Коннор, всучив телефон Хэнку в руки, двинулся дальше по коридорам в сторону лестницы. Андерсон пошёл за ним, и это такое непривычное чувство, не просто идти по своему маршруту, а следовать за кем-то, переписываясь.
«А пропуски?»
«Закрываются на уровне логики и умения договориться. Тёрки возникают только с крокодилом, но в целом он уже сдался».
«Я видел, он на тебя наезжал недавно»
«Потому и крокодил. Сдаться — не значит смириться».
Коннор пожал плечами, и они вышли на улицу. Там же он вытащил из кармана пачку ментоловых сигарет, протянул одну Хэнку. Андерсон покривился. Закурил Коннор, однако, только когда они вышли за пределы университетского двора.

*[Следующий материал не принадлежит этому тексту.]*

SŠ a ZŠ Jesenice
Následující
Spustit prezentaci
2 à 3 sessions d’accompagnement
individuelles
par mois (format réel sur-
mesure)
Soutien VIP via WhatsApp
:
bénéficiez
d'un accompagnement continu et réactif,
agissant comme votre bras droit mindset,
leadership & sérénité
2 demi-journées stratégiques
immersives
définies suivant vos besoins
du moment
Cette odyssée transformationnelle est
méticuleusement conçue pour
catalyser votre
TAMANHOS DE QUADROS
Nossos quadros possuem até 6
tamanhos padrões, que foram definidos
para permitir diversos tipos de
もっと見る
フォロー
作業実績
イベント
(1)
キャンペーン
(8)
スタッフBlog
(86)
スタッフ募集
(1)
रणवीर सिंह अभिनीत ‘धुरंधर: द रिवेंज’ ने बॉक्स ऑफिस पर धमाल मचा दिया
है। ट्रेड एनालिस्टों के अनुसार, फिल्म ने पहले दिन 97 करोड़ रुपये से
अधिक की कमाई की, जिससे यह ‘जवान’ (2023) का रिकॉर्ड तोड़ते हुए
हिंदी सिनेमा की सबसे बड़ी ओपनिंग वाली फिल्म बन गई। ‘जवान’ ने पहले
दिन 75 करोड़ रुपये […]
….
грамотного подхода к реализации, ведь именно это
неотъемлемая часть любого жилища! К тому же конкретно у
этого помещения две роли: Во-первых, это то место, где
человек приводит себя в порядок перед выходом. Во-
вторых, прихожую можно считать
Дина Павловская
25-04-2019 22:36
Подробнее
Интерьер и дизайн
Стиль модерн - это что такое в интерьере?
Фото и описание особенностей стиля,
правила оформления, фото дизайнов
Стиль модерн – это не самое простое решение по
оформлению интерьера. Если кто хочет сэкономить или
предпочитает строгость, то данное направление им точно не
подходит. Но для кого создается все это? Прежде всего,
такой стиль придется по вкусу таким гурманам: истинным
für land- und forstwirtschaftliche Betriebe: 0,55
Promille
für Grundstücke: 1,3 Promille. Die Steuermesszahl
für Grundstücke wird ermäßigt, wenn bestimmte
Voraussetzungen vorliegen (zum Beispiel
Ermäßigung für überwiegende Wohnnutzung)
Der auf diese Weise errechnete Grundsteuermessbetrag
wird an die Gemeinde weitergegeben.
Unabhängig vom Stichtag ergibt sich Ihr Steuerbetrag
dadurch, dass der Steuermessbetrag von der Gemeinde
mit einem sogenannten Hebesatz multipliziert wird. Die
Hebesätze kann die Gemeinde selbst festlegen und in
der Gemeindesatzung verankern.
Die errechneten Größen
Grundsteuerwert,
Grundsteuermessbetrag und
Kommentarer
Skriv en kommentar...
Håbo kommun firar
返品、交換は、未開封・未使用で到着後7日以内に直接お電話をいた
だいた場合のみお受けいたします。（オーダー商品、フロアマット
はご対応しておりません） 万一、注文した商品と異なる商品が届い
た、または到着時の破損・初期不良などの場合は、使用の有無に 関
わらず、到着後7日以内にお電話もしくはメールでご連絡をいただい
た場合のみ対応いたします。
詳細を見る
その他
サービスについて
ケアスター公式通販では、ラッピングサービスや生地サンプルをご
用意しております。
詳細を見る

«А ты чем увлекаешься?» — написал Коннор, держа в зубах сигарету. Дым прилетел Хэнку прямо в рожу.
«Рисую».
«Покажешь?»
«Нет».
«Понял».
Коннор затянулся и выпустил дым в тёмную бездну над головой.
«Сколько языков знаешь?»
«Два, считая английский. Открыл для себя это увлечение относительно недавно, в мае прошлого года».
Лицо Коннора сделалось бесстрастным.
«Понял».
«И пару базовых жестов на биохимии выучил», — Коннор показал жест благодарности и лёгкую улыбку, и снова на душе почувствовалось лёгкое тепло. Хэнк выпятил указательный палец на левой руке, а ладонь правой положил на левую щёку, после чего отвёл её по кривой невидимой дуге. На лице Коннора проскользнуло замешательство.
«Это значит «пожалуйста». Без проблем, короче».
Коннор улыбнулся, прежде чем обернуться через плечо и выкинуть сигарету, затушить окурок. Хэнк посмотрел Коннору за спину и вернул ему телефон: к ним шёл Ричард. Они с братом перекинулись парой фраз, которые Андерсон не смог разобрать, прежде чем Коннор показал Хэнку открытую ладонь и махнул ей вниз, как подобает: «пока». Андерсон скопировал чужой жест: «пока», и уже через минуту остался на улице один, размышляя над фразой, которую он обязательно запишет в своём скетчбуке: Сдаться — не значит смириться.